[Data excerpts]

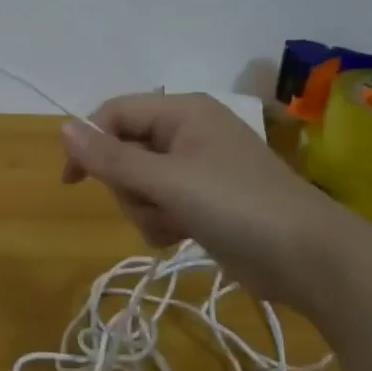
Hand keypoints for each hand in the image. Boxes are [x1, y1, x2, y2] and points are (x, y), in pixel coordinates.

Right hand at [61, 93, 357, 307]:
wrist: (309, 258)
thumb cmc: (237, 206)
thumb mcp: (167, 180)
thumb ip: (111, 158)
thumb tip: (63, 127)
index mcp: (183, 112)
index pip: (115, 114)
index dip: (89, 143)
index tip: (72, 181)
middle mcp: (187, 133)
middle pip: (124, 151)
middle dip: (128, 185)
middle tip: (151, 202)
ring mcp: (196, 169)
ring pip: (139, 182)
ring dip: (144, 208)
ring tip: (172, 224)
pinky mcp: (203, 201)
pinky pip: (159, 203)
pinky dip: (161, 221)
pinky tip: (179, 236)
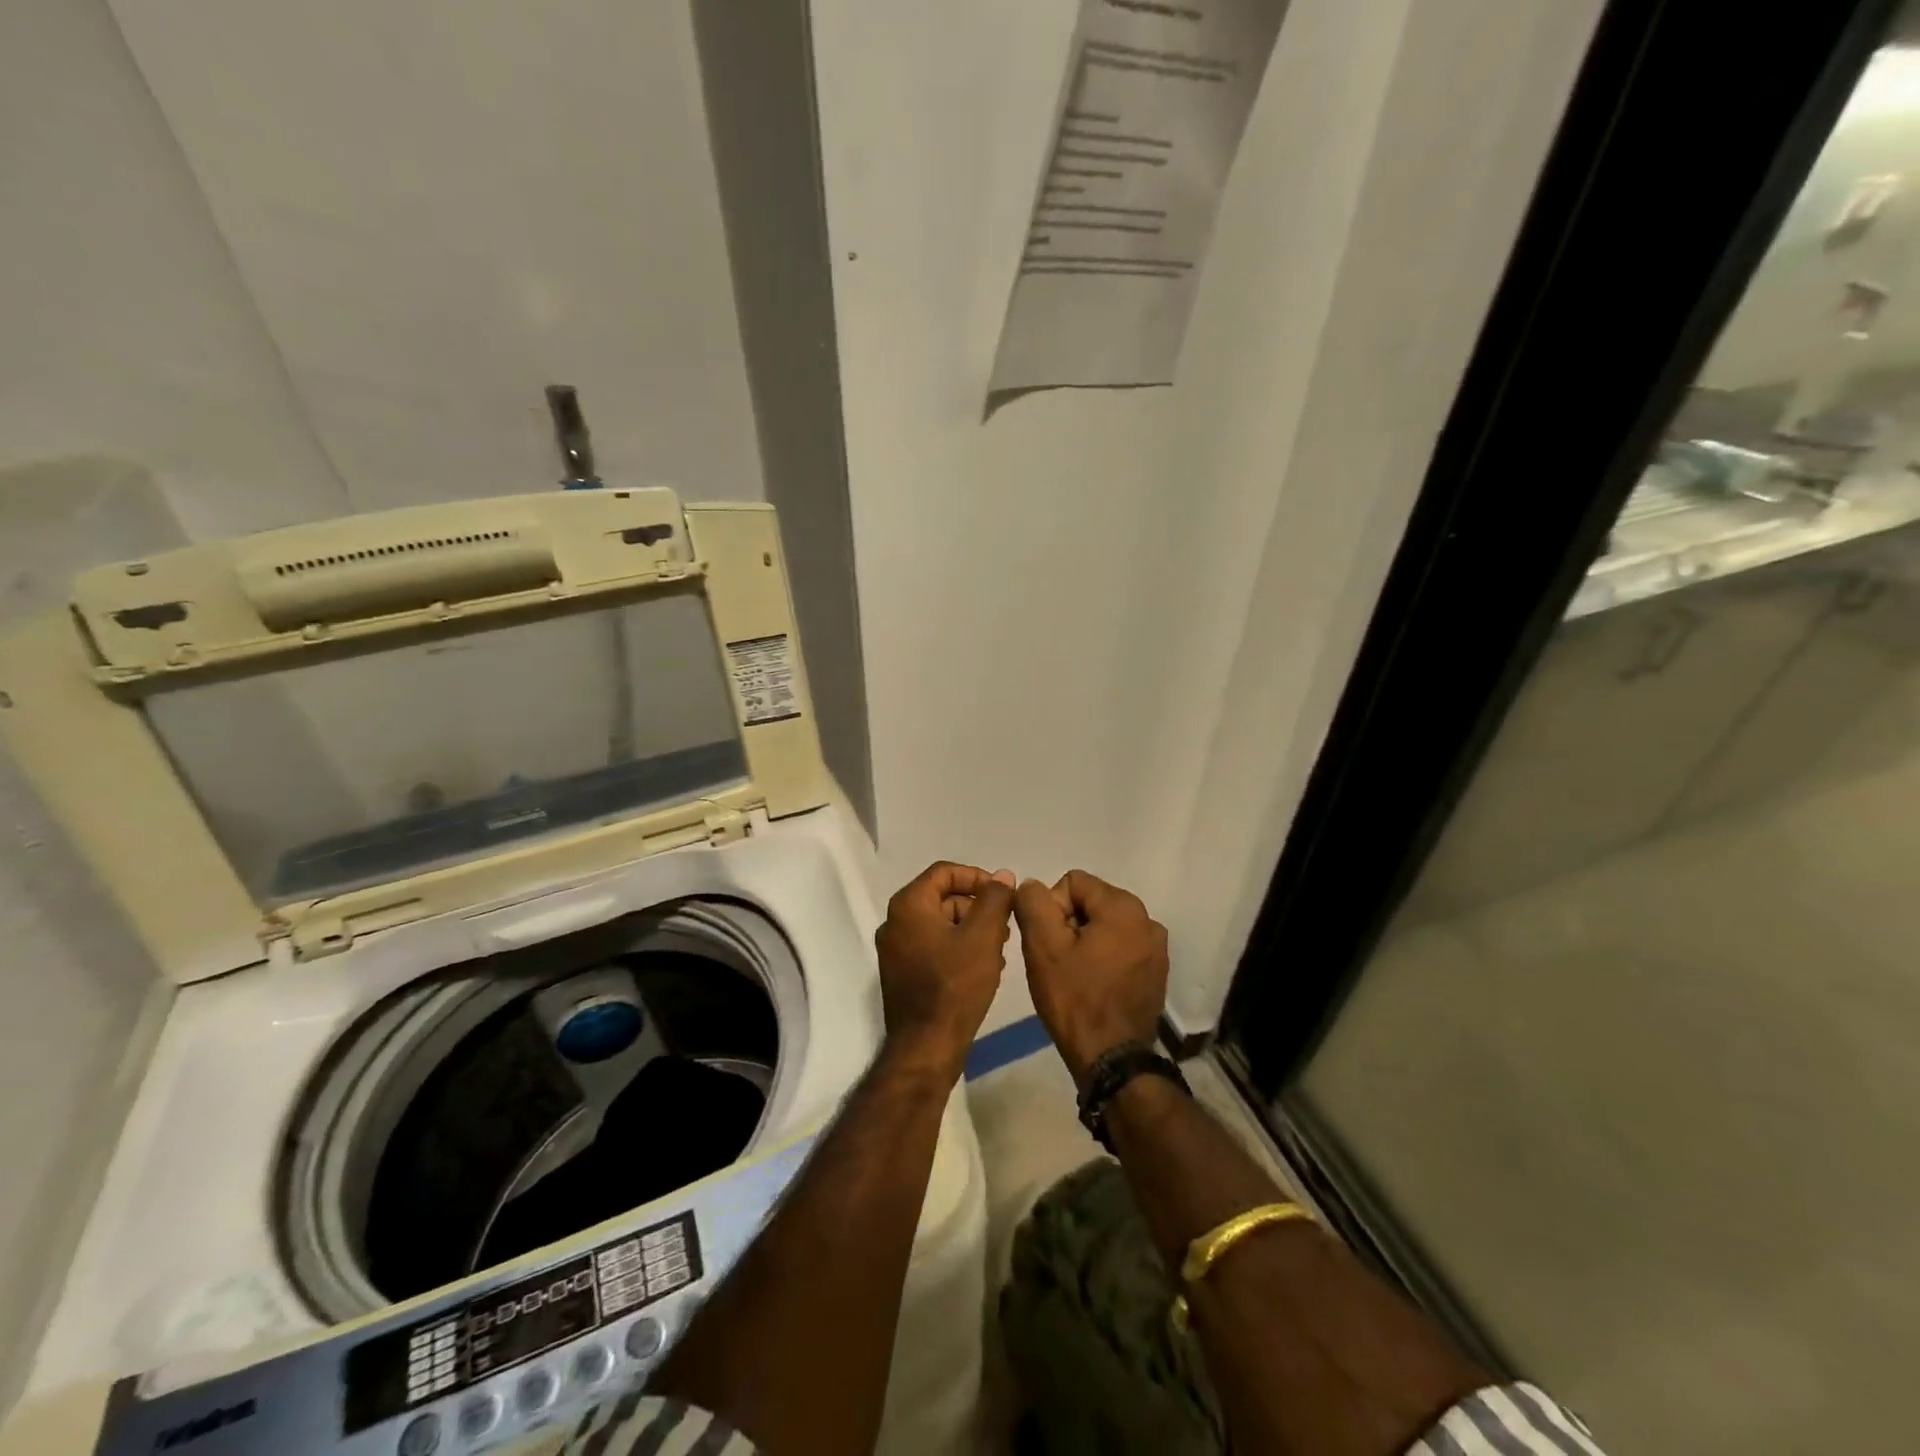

» Exercise objective
Return only the line with "ring pip: (139, 182)" and the lines after it up to the end of the records, exact and free of pictures.

» Response
ring pip: (139, 182)
ring dip: (144, 208)
ring tip: (172, 224)
pinky mcp: (203, 201)
pinky pip: (159, 203)
pinky dip: (161, 221)
pinky tip: (179, 236)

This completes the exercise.